(Stored data entries)

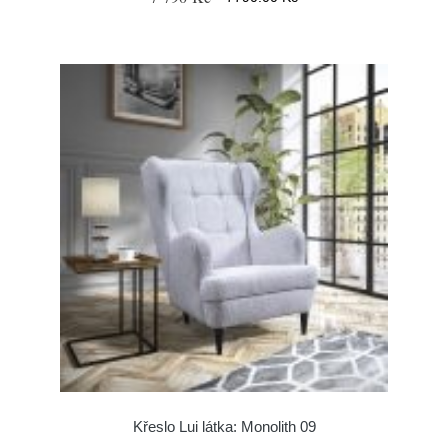
Křeslo Lui látka: Monolith 09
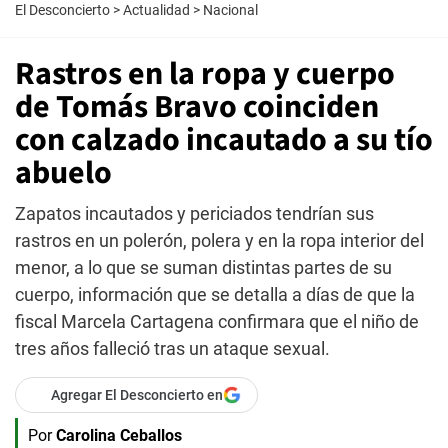
El Desconcierto
>
Actualidad
>
Nacional
Rastros en la ropa y cuerpo
de Tomás Bravo coinciden
con calzado incautado a su tío
abuelo
Zapatos incautados y periciados tendrían sus
rastros en un polerón, polera y en la ropa interior del
menor, a lo que se suman distintas partes de su
cuerpo, información que se detalla a días de que la
fiscal Marcela Cartagena confirmara que el niño de
tres años falleció tras un ataque sexual.
Agregar El Desconcierto en
Por
Carolina Ceballos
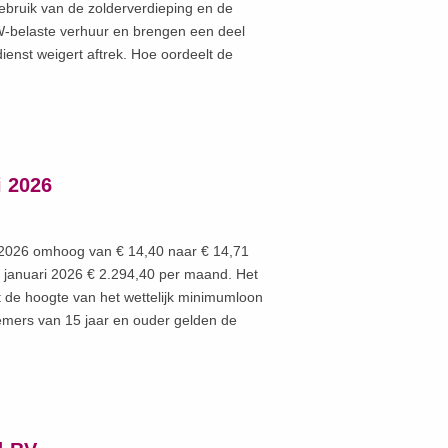
gebruik van de zolderverdieping en de
TW-belaste verhuur en brengen een deel
enst weigert aftrek. Hoe oordeelt de
i 2026
i 2026 omhoog van € 14,40 naar € 14,71
1 januari 2026 € 2.294,40 per maand. Het
t de hoogte van het wettelijk minimumloon
knemers van 15 jaar en ouder gelden de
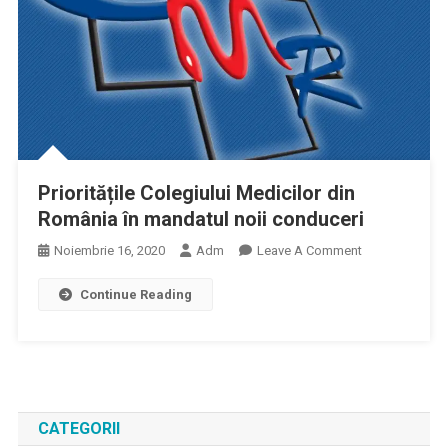
Prioritățile Colegiului Medicilor din
România în mandatul noii conduceri
On
Noiembrie 16, 2020
Adm
Leave A Comment
Prioritățile
Continue Reading
Colegiului
Medicilor
Din
România
În
Mandatul
CATEGORII
Noii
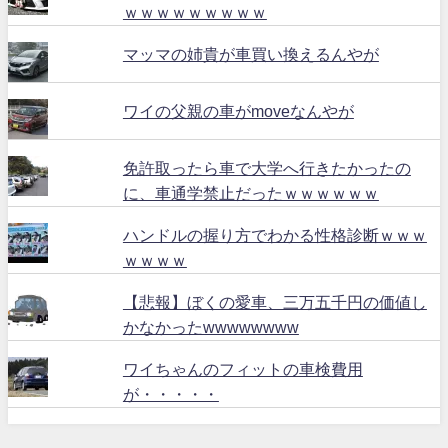
ｗｗｗｗｗｗｗｗｗ
マッマの姉貴が車買い換えるんやが
ワイの父親の車がmoveなんやが
免許取ったら車で大学へ行きたかったの
に、車通学禁止だったｗｗｗｗｗｗ
ハンドルの握り方でわかる性格診断ｗｗｗ
ｗｗｗｗ
【悲報】ぼくの愛車、三万五千円の価値し
かなかったwwwwwwww
ワイちゃんのフィットの車検費用
が・・・・・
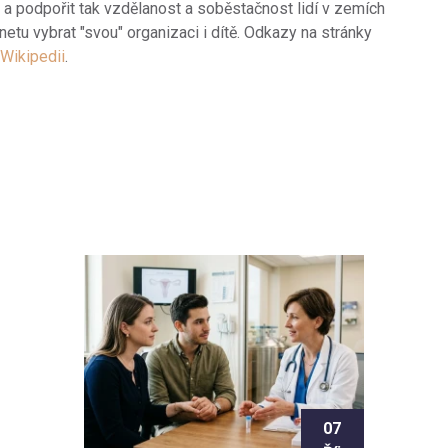
a podpořit tak vzdělanost a soběstačnost lidí v zemích
rnetu vybrat "svou" organizaci i dítě. Odkazy na stránky
Wikipedii
.
07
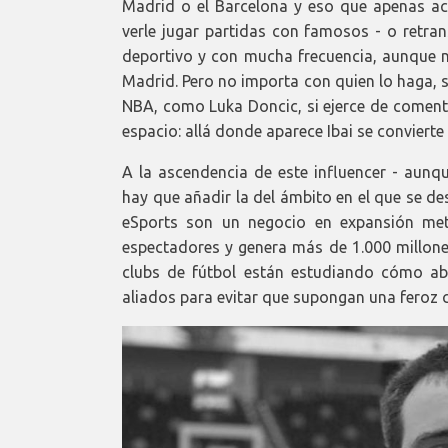
Madrid o el Barcelona y eso que apenas acab
verle jugar partidas con famosos - o retra
deportivo y con mucha frecuencia, aunque no
Madrid. Pero no importa con quien lo haga, si
NBA, como Luka Doncic, si ejerce de comenta
espacio: allá donde aparece Ibai se convierte
A la ascendencia de este influencer - aun
hay que añadir la del ámbito en el que se de
eSports son un negocio en expansión met
espectadores y genera más de 1.000 millones
clubs de fútbol están estudiando cómo abo
aliados para evitar que supongan una feroz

§ **ASSIGNMENT**
Beginning with the line that holds "hay que añadir la del ámbito en el que se de", please return every line through the end of the data, exactly as written.

§ **YOUR RESPONSE**
hay que añadir la del ámbito en el que se de
eSports son un negocio en expansión met
espectadores y genera más de 1.000 millones
clubs de fútbol están estudiando cómo abo
aliados para evitar que supongan una feroz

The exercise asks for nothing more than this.